WHAT YOU NEED TO DO:
- 1) In the excerpt on moving to Florida, why did the writer and Scott have their small business attorney register their LLCs to do business in Florida instead of moving them? Answer in one to three sentences.
- 2) Set down the part of the excerpt on moving to Florida between "The move is" and "we do business.", inclusive, without changing any words.
- 3) Answer these questions about the excerpt on moving to Florida:
(a) What did the writer make so they could easily look up what item is where?
(b) Whose baseball-related bobblehead collection was sorted?
(c) Between what hours does the writer typically wake up?

SELECTED EXCERPT:
===============

The physical move can be chaotic but also an opportunity to get organized
Our physical move was pretty seamless, as we took over one of our rentals last fall, so no need to search for a place. We didn’t have to worry about a long-distance mover and were able to move our things from New York to Florida gradually, during the road trips we took anyway. Since we are aiming to keep our New York City apartment, we kept our big pieces of furniture there, and bought new pieces for Jacksonville. Our goal is to simplify so we didn’t buy too much. We are not trying to fill up all the space (Florida offers a lot more room than New York City!), and we happily have kept several closets and cabinets empty.
The move is still a work in progress on other fronts. We changed over our state ID’s to reflect Florida as our primary residence – and the visit to the DMV was much shorter and more pleasant than a similar trip would be in New York. Our LLC’s were created in NY, and we can’t move them without dissolving them, so we had our small business attorney register them to do business in Florida since we’ll be working predominately out of here. Finally, we are slowly changing over our addresses with all the places we do business.
It can feel chaotic and overwhelming, but it’s also a chance to get organized. I finally went through boxes we had placed in storage for years and created separate memento boxes for me, Scott, and each of the kids. I even created an Excel spreadsheet so I can easily look up what item is where. As I was sorting through the items, I had a chance to relive some of the memories they evoked – programs from performances, books and toys from the early years, even letters the kids wrote to Santa (some are hysterical!).
We sorted through books, collectible items (I have some very cool playing-card decks that I had forgotten about!) and even Scott’s baseball-related bobblehead collection. I still have to organize and catalogue more things, but I know with the nice weather and roomy living space I will find the time and bandwidth to deal with these projects finally. I am particularly looking forward to going through my vintage jewelry collection, so I am holding out on that fun project till I’m further along my estate planning To Do list.
So far so good in Florida
My current rhythm is to wake up naturally (typically between 6a-7a), let in the natural light and focus on writing or any critical thinking work first. Then I treat myself with some outdoor activity because the weather allows it year-round. It’s late afternoon on a weekday as I write this, and it’s too chilly for a walk on the beach. We have an enclosed balcony in our condo where we can just sit and feel like we’re outdoors. We also have a small gym in the condo complex where I could get in a workout. There is also a pool and community lounge if I just wanted a different place to hang out.

===============

DATA UNDER STUDY:
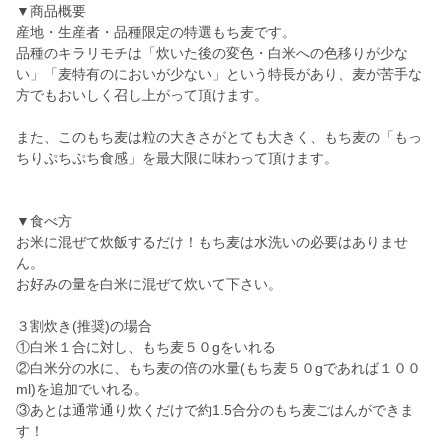
▼商品概要
産地・生産者・品種限定の特選もち麦です。
品種のキラリモチは「炊いた後の変色・白米への色移りが少な
い」「麦特有のにおいが少ない」という特長があり、麦が苦手な
方でもおいしく召し上がって頂けます。
また、このもち麦は粒の大きさがとても大きく、もち麦の「もっ
ちりぷちぷち食感」を最大限に味わって頂けます。
▼食べ方
お米に混ぜて炊飯するだけ！もち麦は水洗いの必要はありませ
ん。
お好みの量を白米に混ぜて炊いて下さい。
３割炊き(推奨)の場合
①白米１合に対し、もち麦５０gをいれる
②白米分の水に、もち麦の倍の水量(もち麦５０gであれば１００
ml)を追加でいれる。
③あとは通常通り炊くだけで約1.5合分のもち麦ごはんができま
す！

===============

ANSWERS FOR THIS EXERCISE:
- 1) Their LLCs were created in New York and can't be moved without dissolving them. They will also be working mostly out of Florida, so they had the companies registered to do business there.

- 2)
The move is still a work in progress on other fronts. We changed over our state ID’s to reflect Florida as our primary residence – and the visit to the DMV was much shorter and more pleasant than a similar trip would be in New York. Our LLC’s were created in NY, and we can’t move them without dissolving them, so we had our small business attorney register them to do business in Florida since we’ll be working predominately out of here. Finally, we are slowly changing over our addresses with all the places we do business.

- 3)
(a) An Excel spreadsheet.
(b) Scott's.
(c) Between 6 a.m. and 7 a.m.